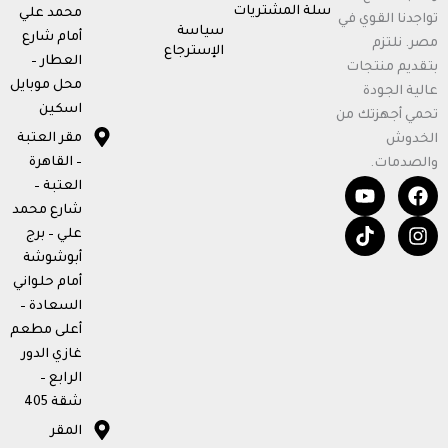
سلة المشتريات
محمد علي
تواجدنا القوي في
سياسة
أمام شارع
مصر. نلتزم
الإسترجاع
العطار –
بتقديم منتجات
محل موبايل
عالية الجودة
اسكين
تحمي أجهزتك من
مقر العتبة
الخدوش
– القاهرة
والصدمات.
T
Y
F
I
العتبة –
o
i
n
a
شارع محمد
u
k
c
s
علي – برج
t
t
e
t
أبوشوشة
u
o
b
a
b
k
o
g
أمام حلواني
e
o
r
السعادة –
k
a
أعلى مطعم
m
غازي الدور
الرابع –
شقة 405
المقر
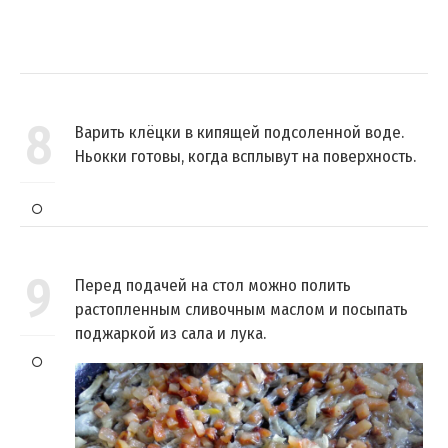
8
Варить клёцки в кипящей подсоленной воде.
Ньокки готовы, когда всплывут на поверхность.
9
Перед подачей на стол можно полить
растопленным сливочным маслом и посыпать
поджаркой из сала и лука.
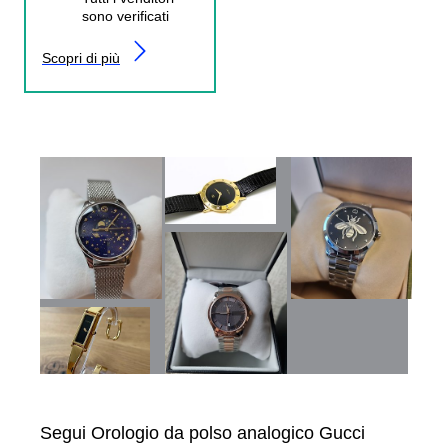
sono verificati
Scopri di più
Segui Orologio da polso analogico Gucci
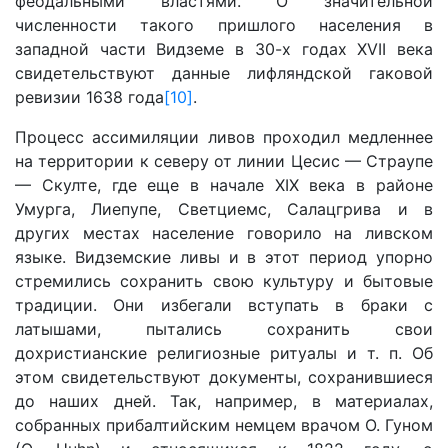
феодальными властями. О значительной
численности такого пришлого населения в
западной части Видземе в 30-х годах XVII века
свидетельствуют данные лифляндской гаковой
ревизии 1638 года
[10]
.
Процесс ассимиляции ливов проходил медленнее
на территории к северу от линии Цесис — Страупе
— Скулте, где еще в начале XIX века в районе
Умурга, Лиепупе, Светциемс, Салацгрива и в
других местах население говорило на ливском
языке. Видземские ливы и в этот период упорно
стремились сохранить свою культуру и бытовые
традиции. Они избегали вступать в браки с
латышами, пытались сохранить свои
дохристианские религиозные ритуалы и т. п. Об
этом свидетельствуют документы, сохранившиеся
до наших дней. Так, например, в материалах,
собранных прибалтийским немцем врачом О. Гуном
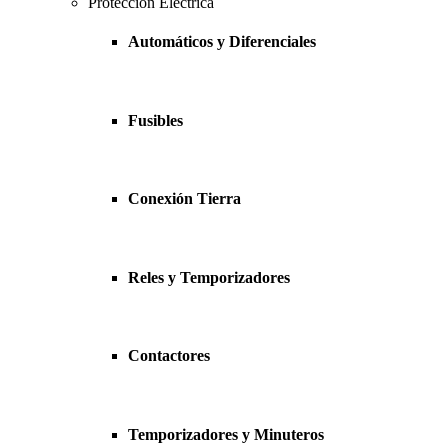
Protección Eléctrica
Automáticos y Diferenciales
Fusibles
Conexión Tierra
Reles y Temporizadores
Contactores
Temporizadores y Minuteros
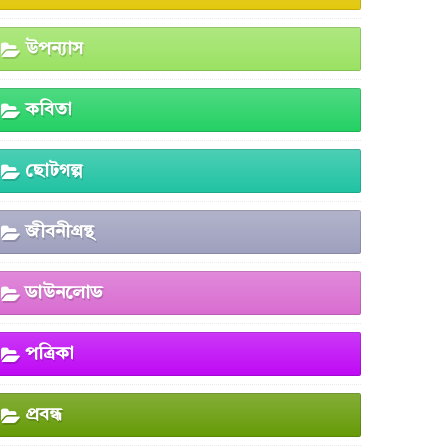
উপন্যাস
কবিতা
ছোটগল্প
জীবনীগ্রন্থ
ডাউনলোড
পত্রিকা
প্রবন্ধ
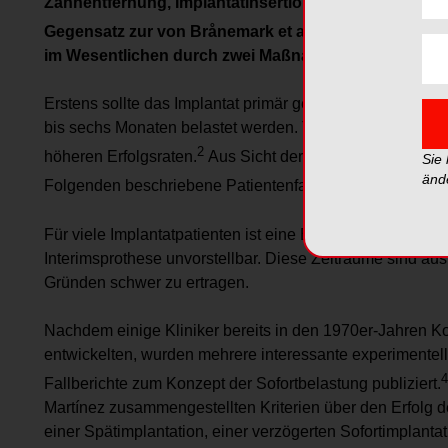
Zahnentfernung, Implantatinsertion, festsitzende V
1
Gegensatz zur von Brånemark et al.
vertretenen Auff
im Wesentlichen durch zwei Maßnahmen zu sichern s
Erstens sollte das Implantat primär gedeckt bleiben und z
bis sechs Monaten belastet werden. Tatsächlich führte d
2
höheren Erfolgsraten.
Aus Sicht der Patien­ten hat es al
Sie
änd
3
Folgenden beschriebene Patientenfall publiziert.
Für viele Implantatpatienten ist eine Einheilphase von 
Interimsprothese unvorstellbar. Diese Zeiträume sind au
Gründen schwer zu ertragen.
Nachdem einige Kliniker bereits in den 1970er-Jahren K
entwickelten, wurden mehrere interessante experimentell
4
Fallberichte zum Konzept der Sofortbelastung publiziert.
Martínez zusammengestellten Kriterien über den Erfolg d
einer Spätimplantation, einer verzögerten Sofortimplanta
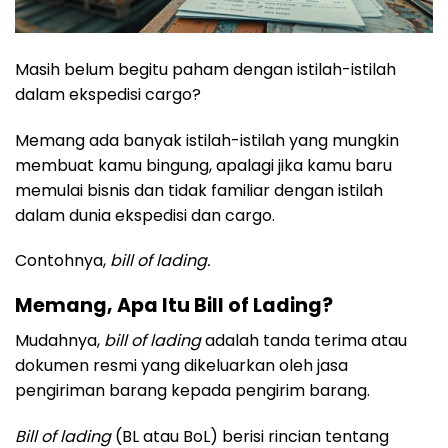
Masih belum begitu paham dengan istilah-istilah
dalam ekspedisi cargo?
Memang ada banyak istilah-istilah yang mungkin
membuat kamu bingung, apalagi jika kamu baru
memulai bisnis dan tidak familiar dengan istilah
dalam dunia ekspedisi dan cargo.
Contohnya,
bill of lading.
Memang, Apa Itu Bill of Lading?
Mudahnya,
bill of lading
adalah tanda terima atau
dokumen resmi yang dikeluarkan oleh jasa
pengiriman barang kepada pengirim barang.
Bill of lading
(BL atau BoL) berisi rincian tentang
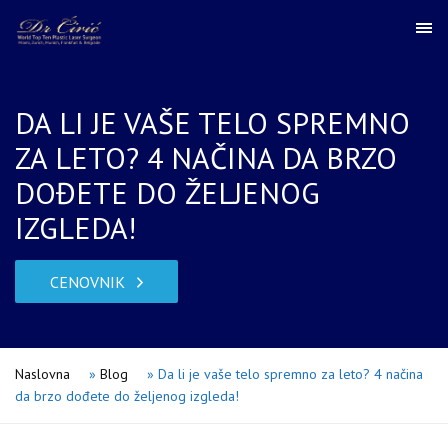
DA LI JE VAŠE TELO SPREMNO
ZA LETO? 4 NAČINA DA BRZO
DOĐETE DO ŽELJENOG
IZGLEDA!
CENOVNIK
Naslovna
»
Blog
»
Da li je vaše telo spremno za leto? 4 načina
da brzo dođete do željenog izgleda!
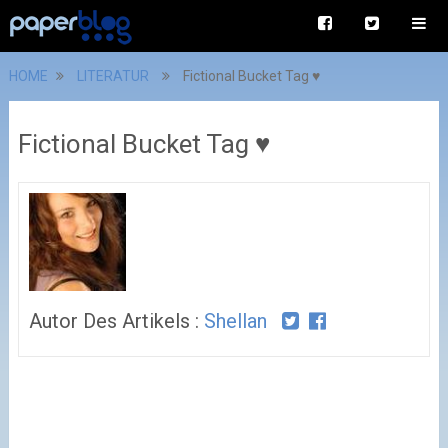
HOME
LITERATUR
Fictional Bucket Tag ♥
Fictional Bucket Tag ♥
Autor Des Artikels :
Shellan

***

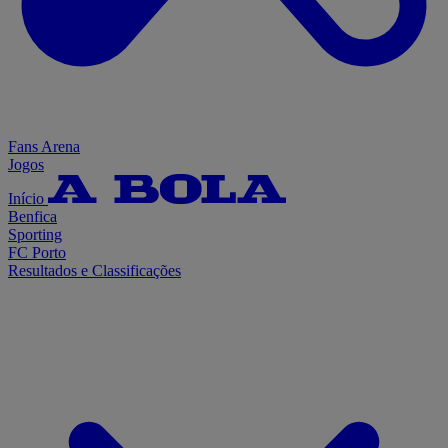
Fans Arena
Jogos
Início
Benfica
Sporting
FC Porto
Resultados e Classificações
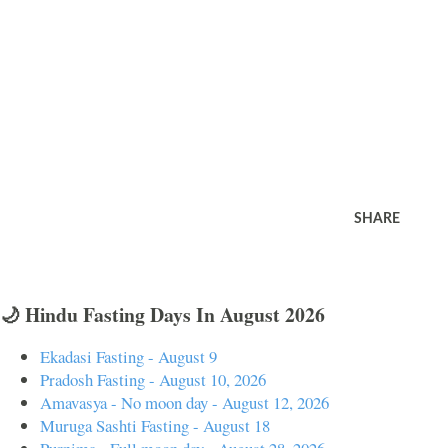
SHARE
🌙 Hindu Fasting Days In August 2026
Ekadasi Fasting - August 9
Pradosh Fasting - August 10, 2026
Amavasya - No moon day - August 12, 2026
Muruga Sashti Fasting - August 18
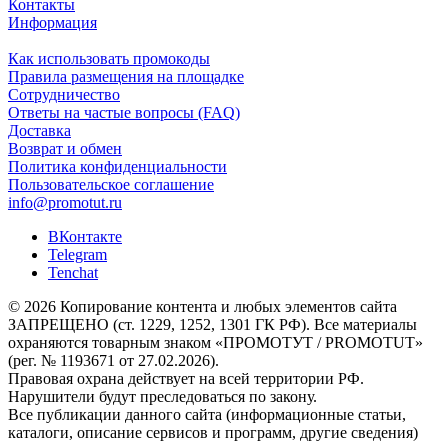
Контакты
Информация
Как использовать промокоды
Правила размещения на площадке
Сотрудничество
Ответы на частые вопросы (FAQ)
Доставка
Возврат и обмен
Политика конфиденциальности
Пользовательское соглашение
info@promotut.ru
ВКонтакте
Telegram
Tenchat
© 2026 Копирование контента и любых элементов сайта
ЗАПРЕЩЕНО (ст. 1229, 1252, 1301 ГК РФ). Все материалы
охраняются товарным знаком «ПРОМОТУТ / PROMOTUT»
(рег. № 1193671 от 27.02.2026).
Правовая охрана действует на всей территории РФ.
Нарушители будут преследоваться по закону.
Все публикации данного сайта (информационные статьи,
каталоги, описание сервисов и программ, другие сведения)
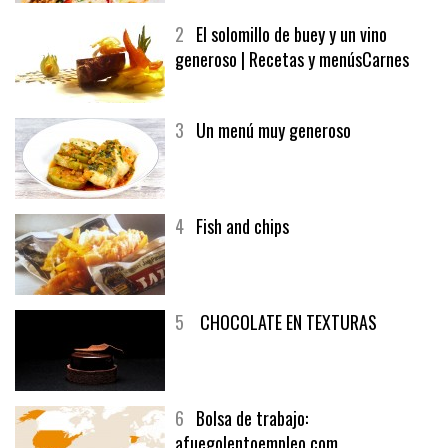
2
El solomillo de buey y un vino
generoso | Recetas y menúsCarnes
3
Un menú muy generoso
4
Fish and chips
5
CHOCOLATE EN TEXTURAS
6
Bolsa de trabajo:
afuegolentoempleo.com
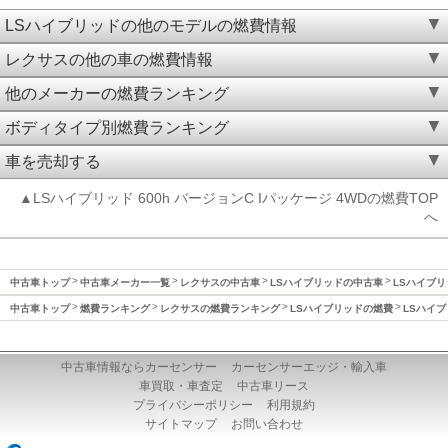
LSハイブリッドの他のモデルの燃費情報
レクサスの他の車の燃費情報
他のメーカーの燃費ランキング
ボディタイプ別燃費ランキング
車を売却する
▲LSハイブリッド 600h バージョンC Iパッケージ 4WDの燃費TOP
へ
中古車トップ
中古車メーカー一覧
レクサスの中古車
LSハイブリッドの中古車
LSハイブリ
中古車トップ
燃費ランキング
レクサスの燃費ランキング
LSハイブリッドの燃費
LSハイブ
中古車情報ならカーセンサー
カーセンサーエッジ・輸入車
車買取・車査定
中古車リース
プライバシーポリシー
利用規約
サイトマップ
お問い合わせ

***

To do — I'd like the lines above repeated exactly, from the one that contains "تحمي أجهزتك من" through the one that contains "Варить клёцки в кипящей подсоленной воде.", with no pictures.

Exercise result —
تحمي أجهزتك من
مقر العتبة
الخدوش
– القاهرة
والصدمات.
T
Y
F
I
العتبة –
o
i
n
a
شارع محمد
u
k
c
s
علي – برج
t
t
e
t
أبوشوشة
u
o
b
a
b
k
o
g
أمام حلواني
e
o
r
السعادة –
k
a
أعلى مطعم
m
غازي الدور
الرابع –
شقة 405
المقر
8
Варить клёцки в кипящей подсоленной воде.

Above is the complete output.